→ **Challenges**
1. In the post about archiving scientists' letters, condense the paragraph starting "Earlier today, Cath posted" and keep its main facts.
2. In the entries, update the part that opens with the line containing "this 1102×1056 image." and runs through the end of the entries. Replace "street-level photo" with "street view photo", change nothing else, and leave the pictures out.

→ **Document**
·····

The Letters of Dr. Beth

Earlier today, Cath posted a link to an article 1 in the latest issue of Nature about the importance to science history of archiving correspondence between scientists and how since everyone communicates by emails, and Tweets, and IMs, and texts, and Facebook messages these days (as opposed to the handwritten letters in the old-time-y days of yore), no one thinks to preserve these. The article talked about how scientists should work with archivists to determine which documents – both paper and virtual – should be archived for historians to be able to work with someday and that this archiving needs to be funded. As the author put it: “We want our scholarly successors to be able to follow the twists and turns of the scientific, political and personal pathways” related to important scientific discoveries.

Now I realize that I haven’t stumbled upon a groundbreaking scientific discovery… yet. But perhaps some of my correspondence with my colleagues should be preserved for history just in case. To that end, I give you just a smattering of examples of my daily correspondence with colleagues. The names of other parties have been changed to protect the innocent – “OP” in these transcripts stands for the “other person”:

Email exchanges with a colleague who works in my building:

Me: I noticed the ½ price tea lattes on the white board at lunch today and got all excited about the “½ price” aspect… but then I realized I’ve never had a tea latte. Have you ever had one?

 

OP: I don’t know! I really like tea, and lattes, so I don’t see where they could go wrong. But that is a question we will probably have to answer by experience.

 

Me: Ah, yes, experience is the answer. I like your evidence-based line of thinking

 

OP: Yes, it’s hard, but we must do the field work!

 

Me: My shoulder hurts, my computer is being slow and I hate MS Word. Care to go get a coffee?

·····

→ **Dataset excerpts**
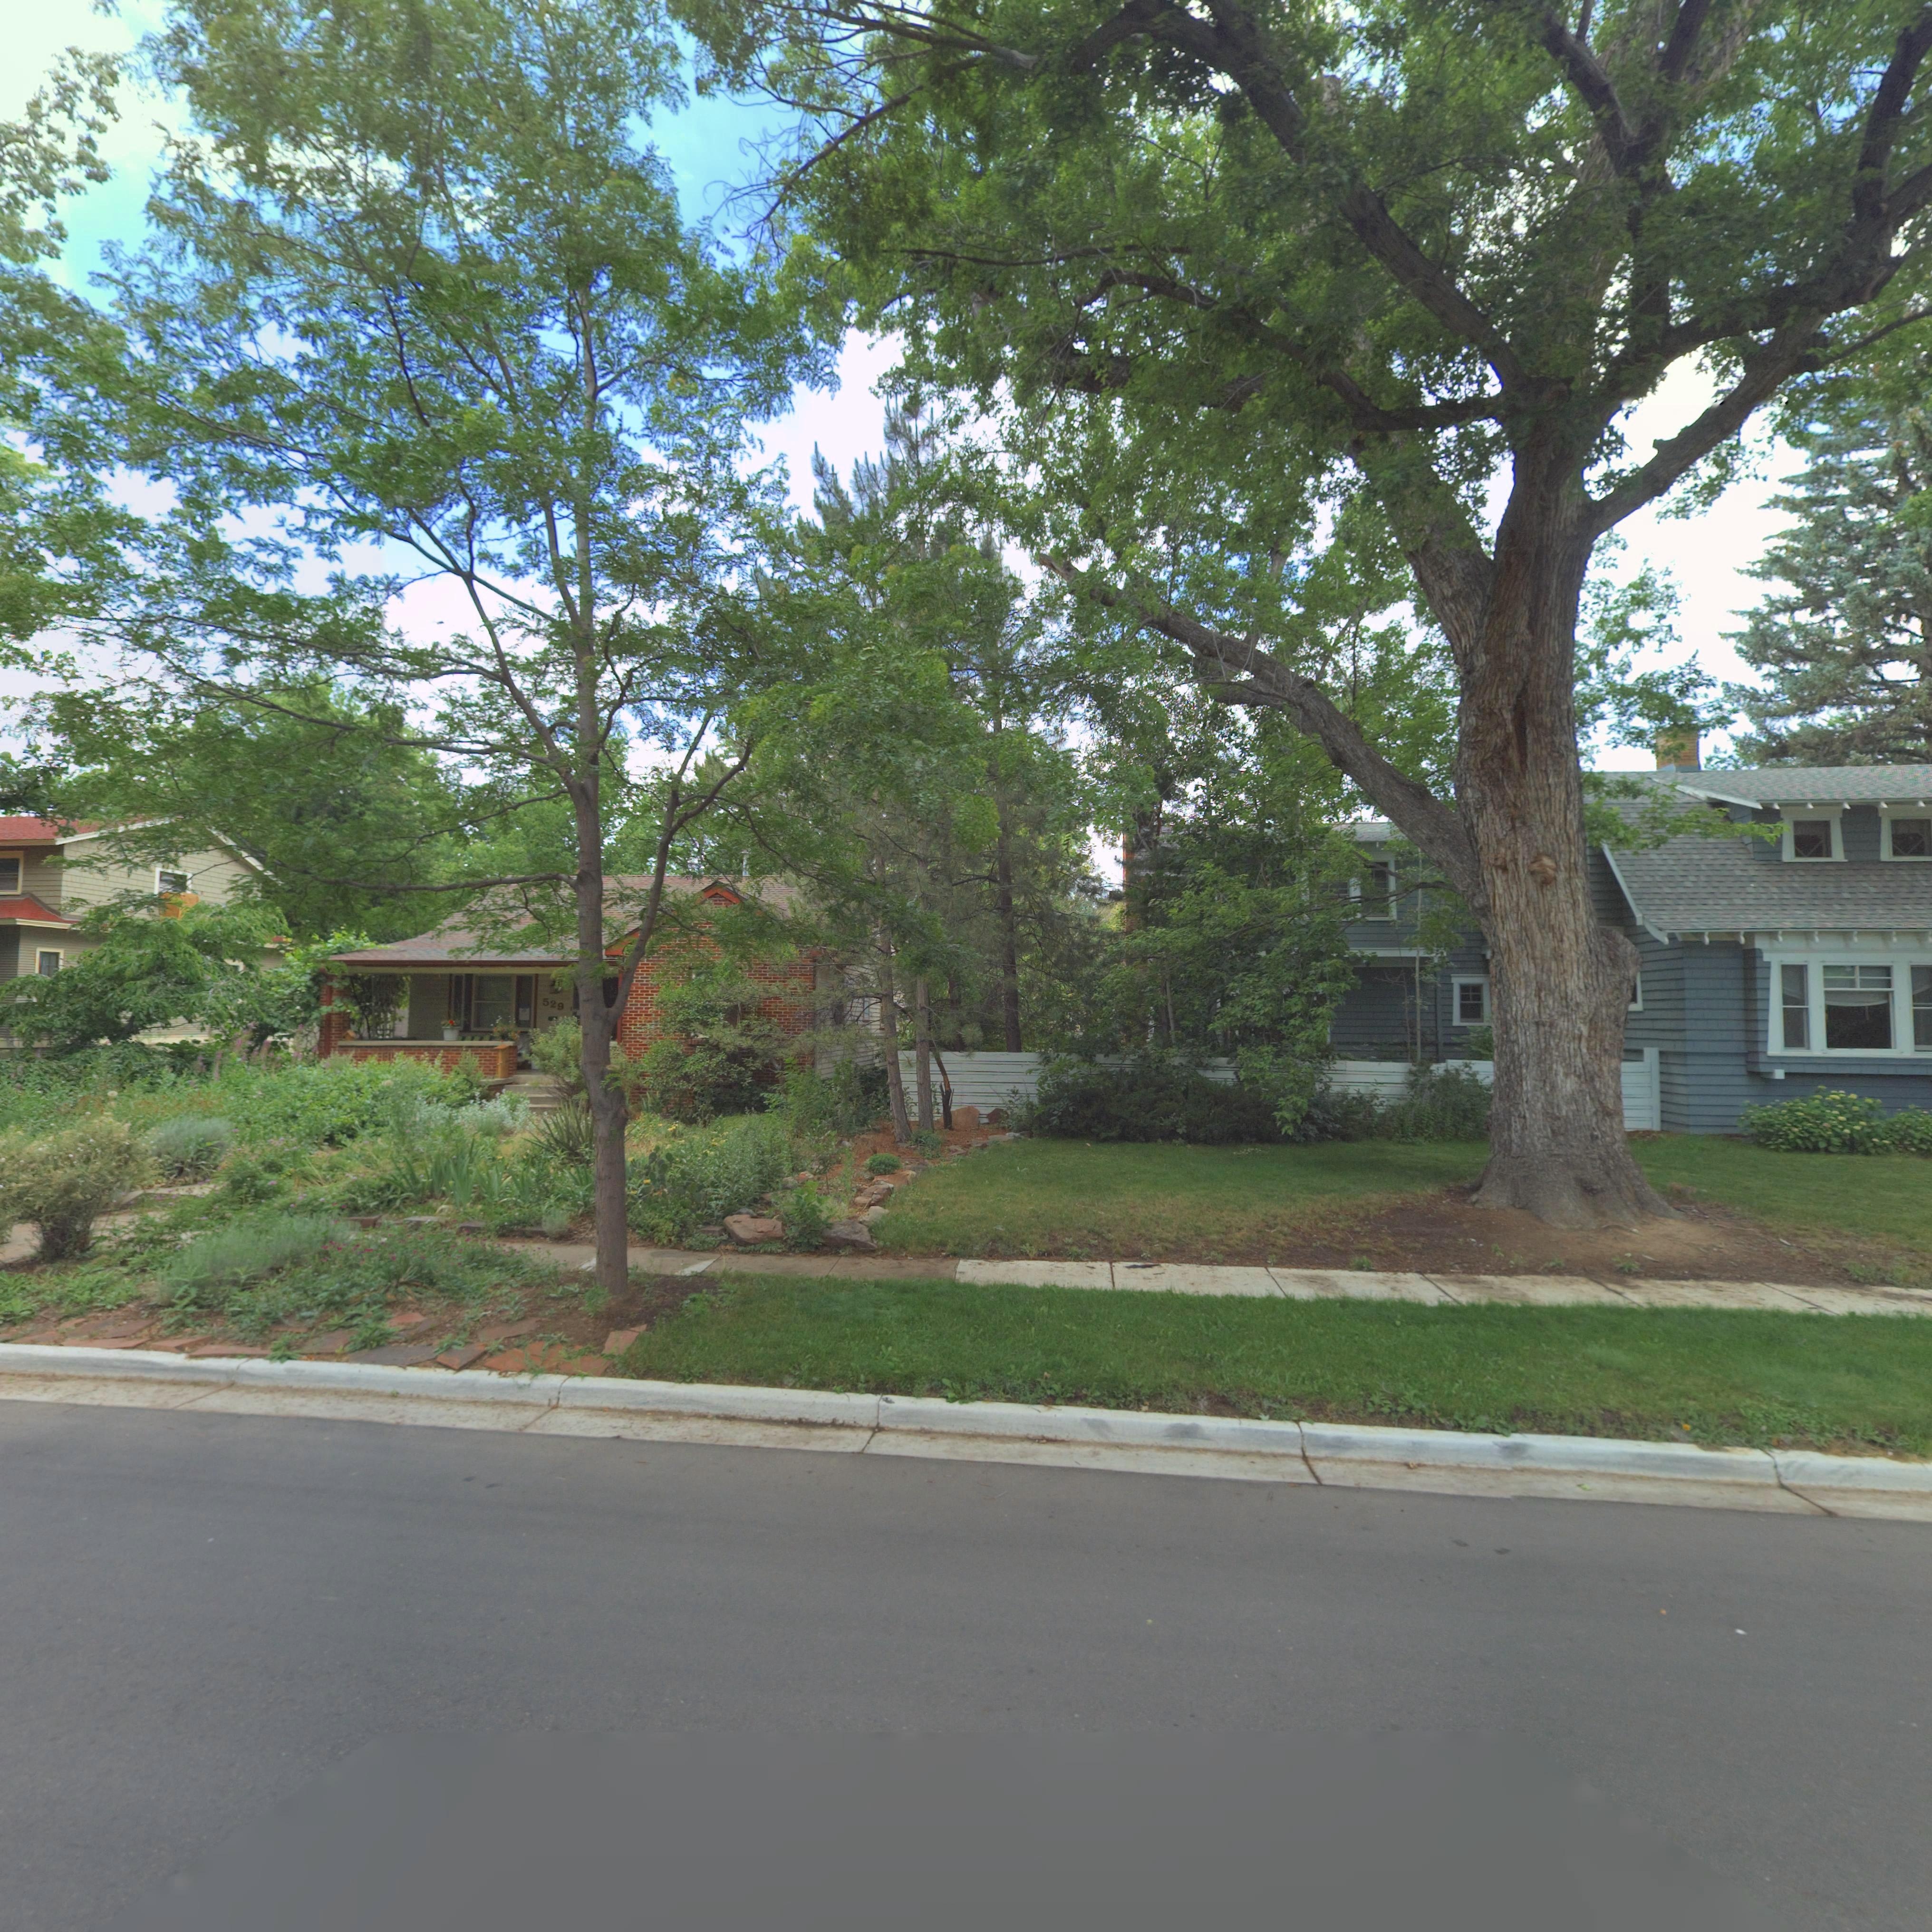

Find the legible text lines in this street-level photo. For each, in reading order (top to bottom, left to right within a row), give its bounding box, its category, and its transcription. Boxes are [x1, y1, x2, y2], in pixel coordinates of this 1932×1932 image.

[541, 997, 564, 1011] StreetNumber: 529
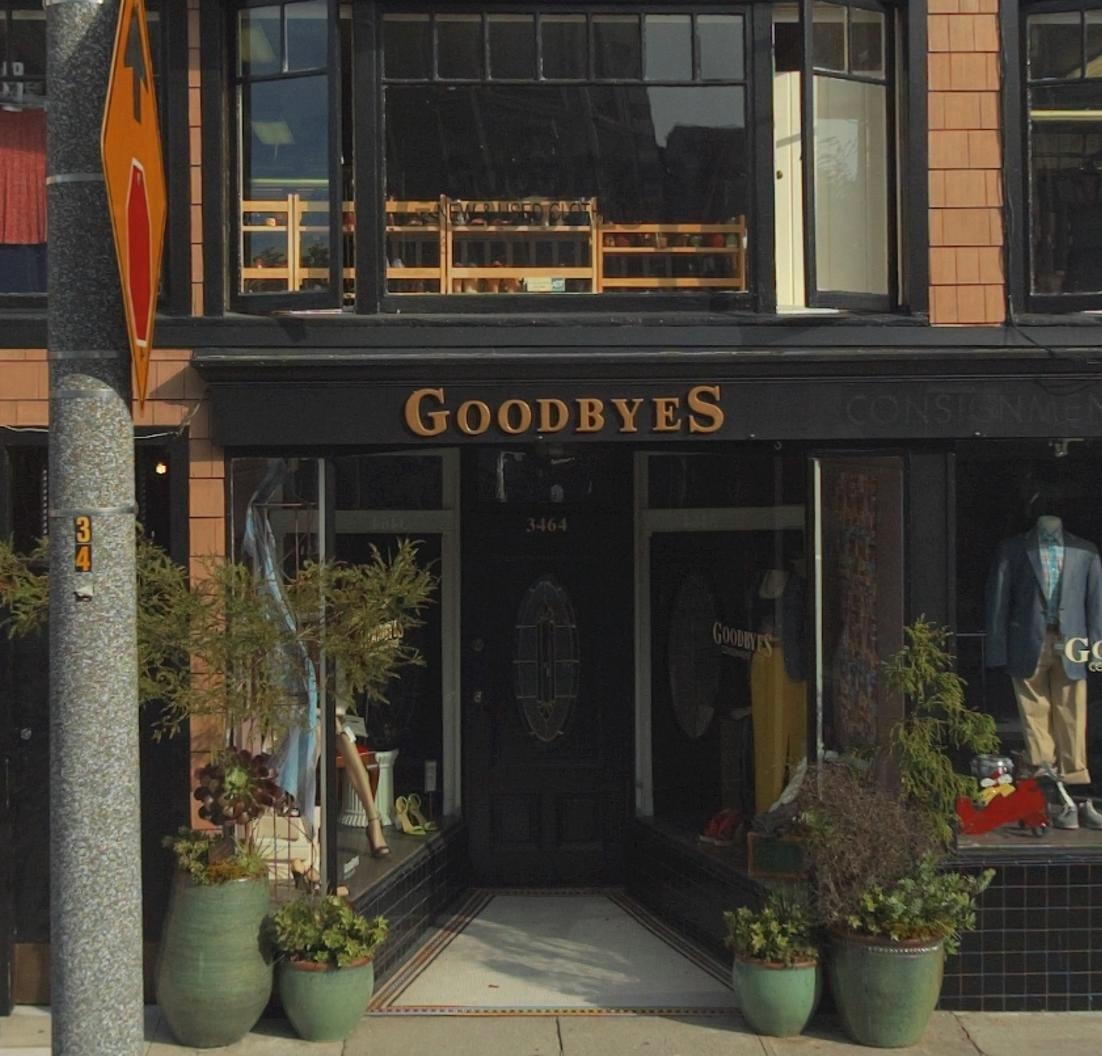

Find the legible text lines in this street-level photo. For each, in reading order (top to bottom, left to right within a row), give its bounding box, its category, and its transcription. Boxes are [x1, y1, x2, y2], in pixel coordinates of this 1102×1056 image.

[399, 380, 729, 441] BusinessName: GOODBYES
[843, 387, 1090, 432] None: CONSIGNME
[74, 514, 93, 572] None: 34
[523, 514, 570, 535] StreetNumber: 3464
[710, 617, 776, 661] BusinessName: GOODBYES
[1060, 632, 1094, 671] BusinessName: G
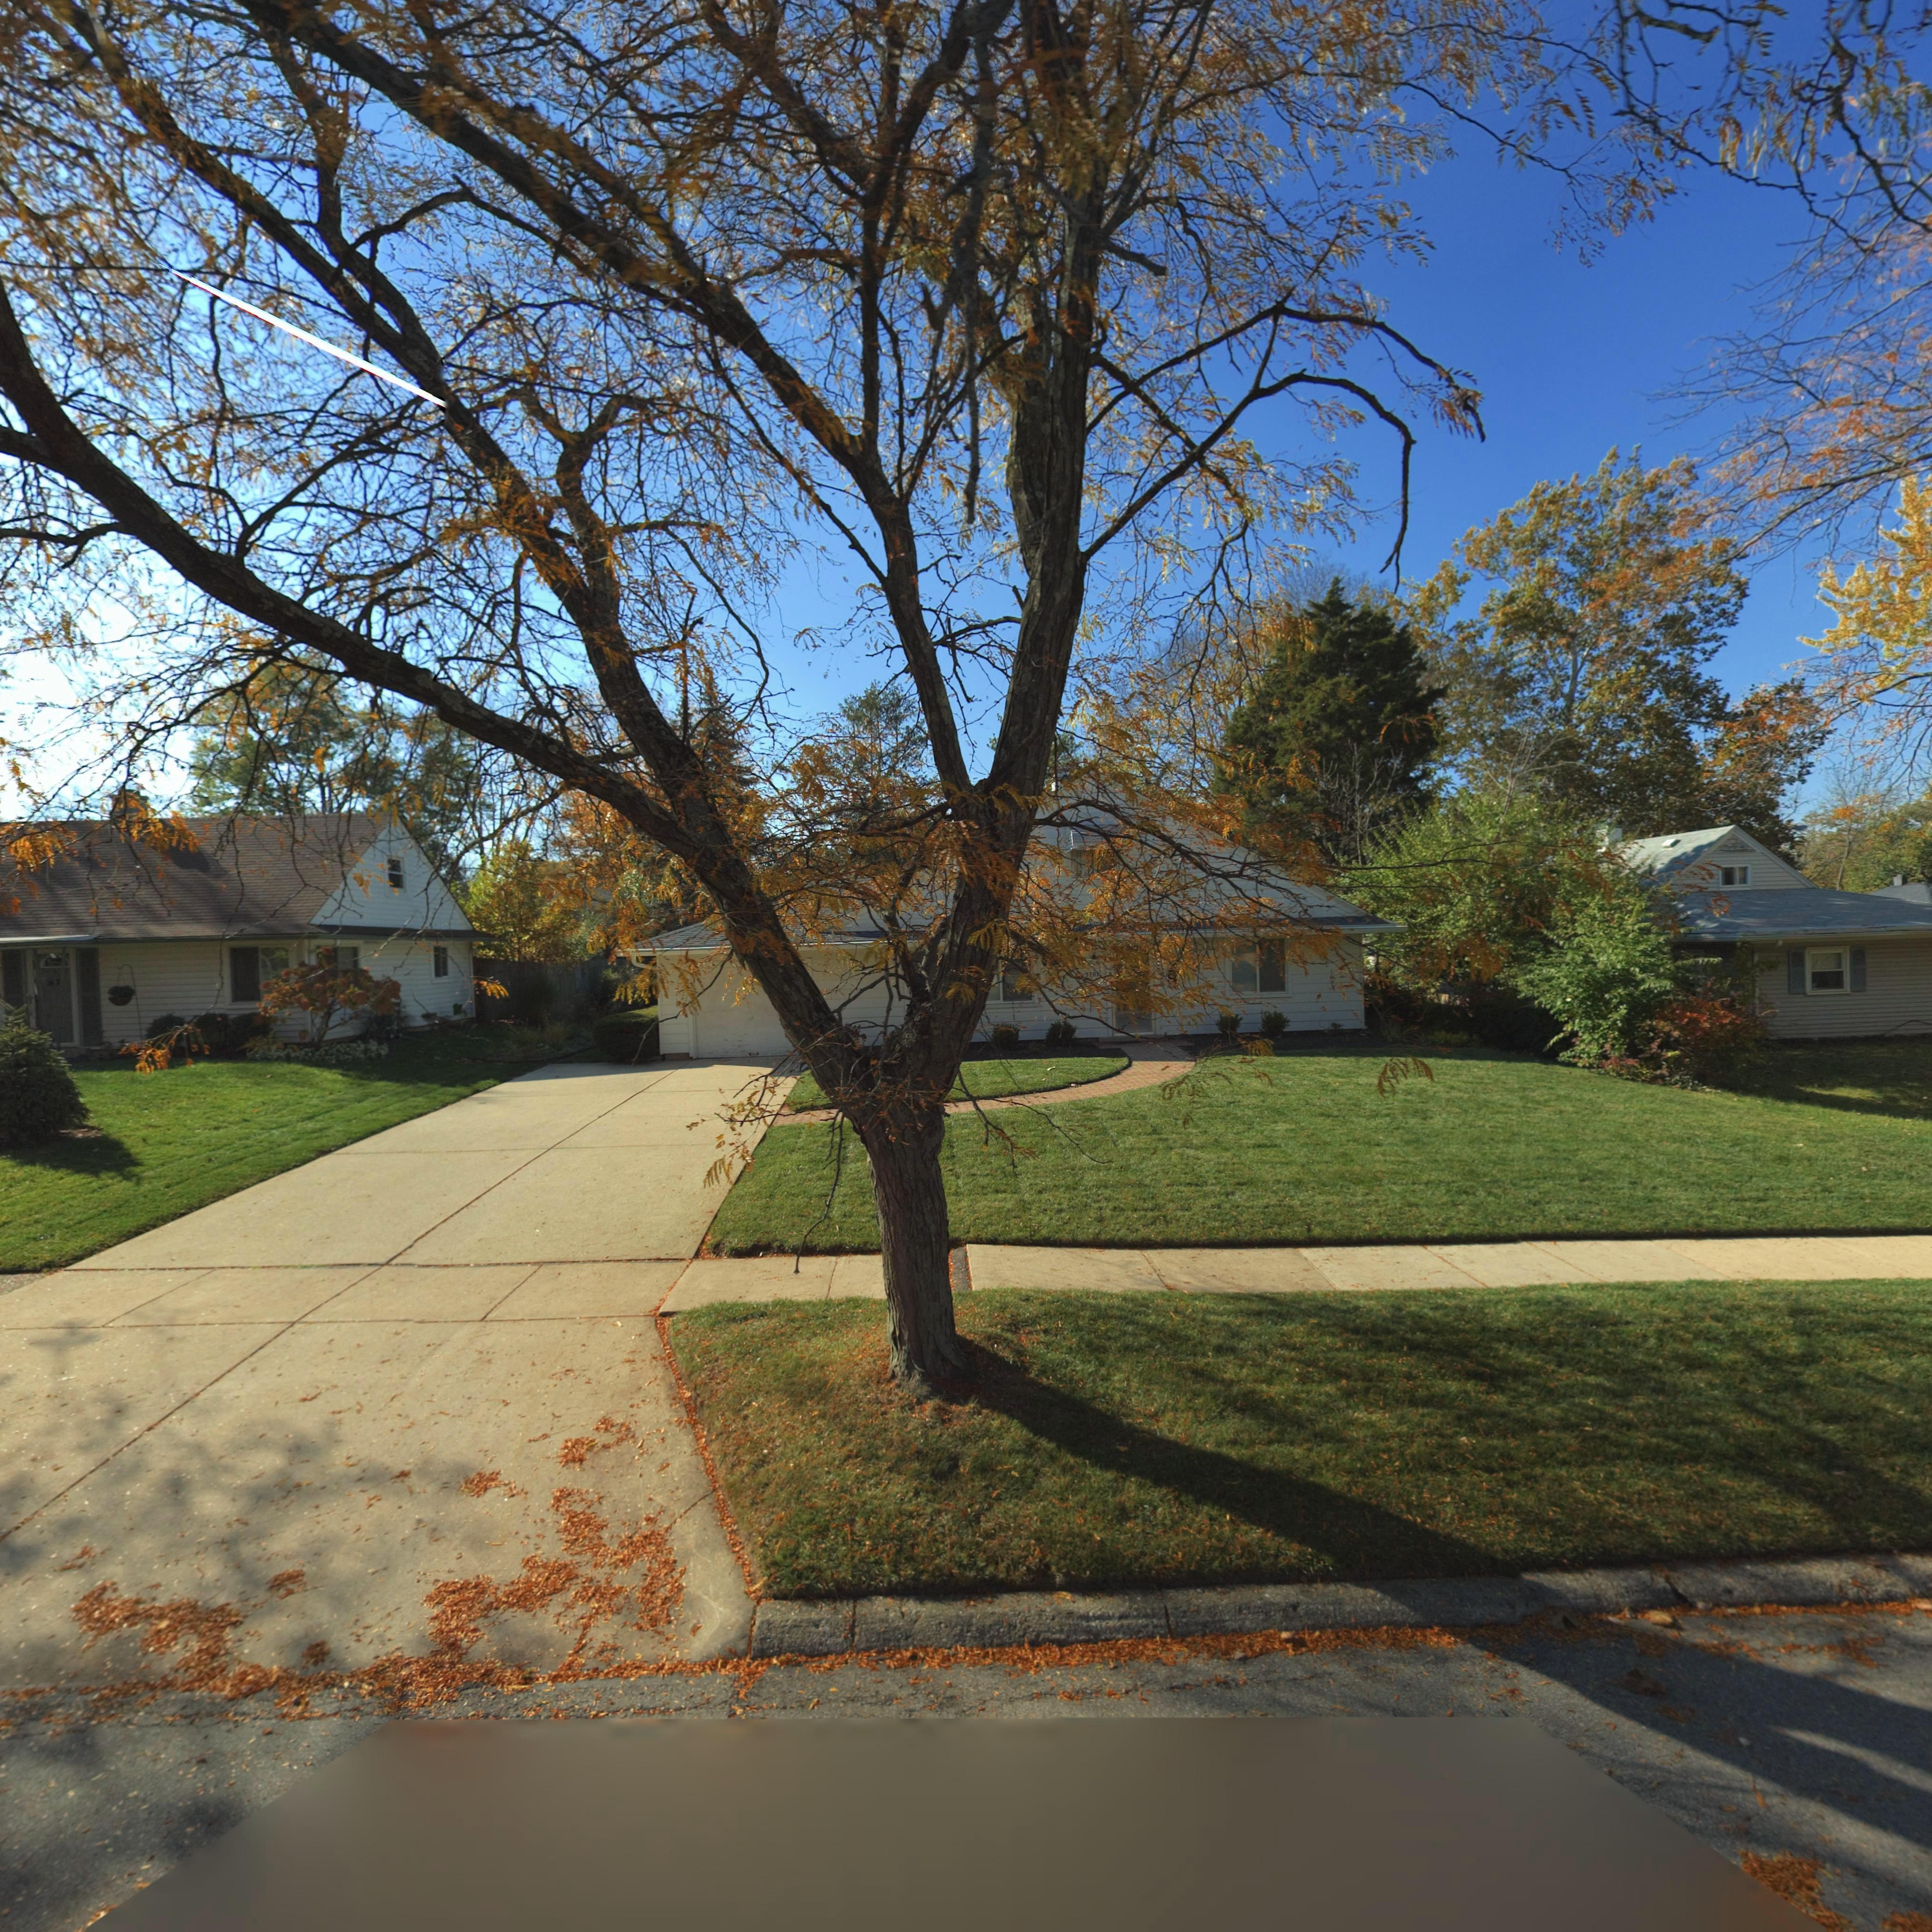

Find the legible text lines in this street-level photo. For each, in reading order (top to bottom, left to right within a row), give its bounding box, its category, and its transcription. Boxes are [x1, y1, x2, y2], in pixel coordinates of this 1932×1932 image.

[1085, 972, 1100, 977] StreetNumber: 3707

·····

→ **Solutions**
1. Cath shared a link to an article in the latest issue of Nature about why archiving correspondence between scientists matters to the history of science. Scientists now communicate by email, Tweets, IMs, texts and Facebook messages instead of handwritten letters, and no one thinks to preserve these. The article said scientists should work with archivists to decide which paper and digital documents to keep for future historians, and that this archiving needs funding. That way, later scholars can follow the scientific, political and personal paths behind important discoveries.

2.
Find the legible text lines in this street view photo. For each, in reading order (top to bottom, left to right within a row), give its bounding box, its category, and its transcription. Boxes are [x1, y1, x2, y2], in pixel coordinates of this 1102×1056 image.

[399, 380, 729, 441] BusinessName: GOODBYES
[843, 387, 1090, 432] None: CONSIGNME
[74, 514, 93, 572] None: 34
[523, 514, 570, 535] StreetNumber: 3464
[710, 617, 776, 661] BusinessName: GOODBYES
[1060, 632, 1094, 671] BusinessName: G

Find the legible text lines in this street view photo. For each, in reading order (top to bottom, left to right within a row), give its bounding box, its category, and its transcription. Boxes are [x1, y1, x2, y2], in pixel coordinates of this 1932×1932 image.

[1085, 972, 1100, 977] StreetNumber: 3707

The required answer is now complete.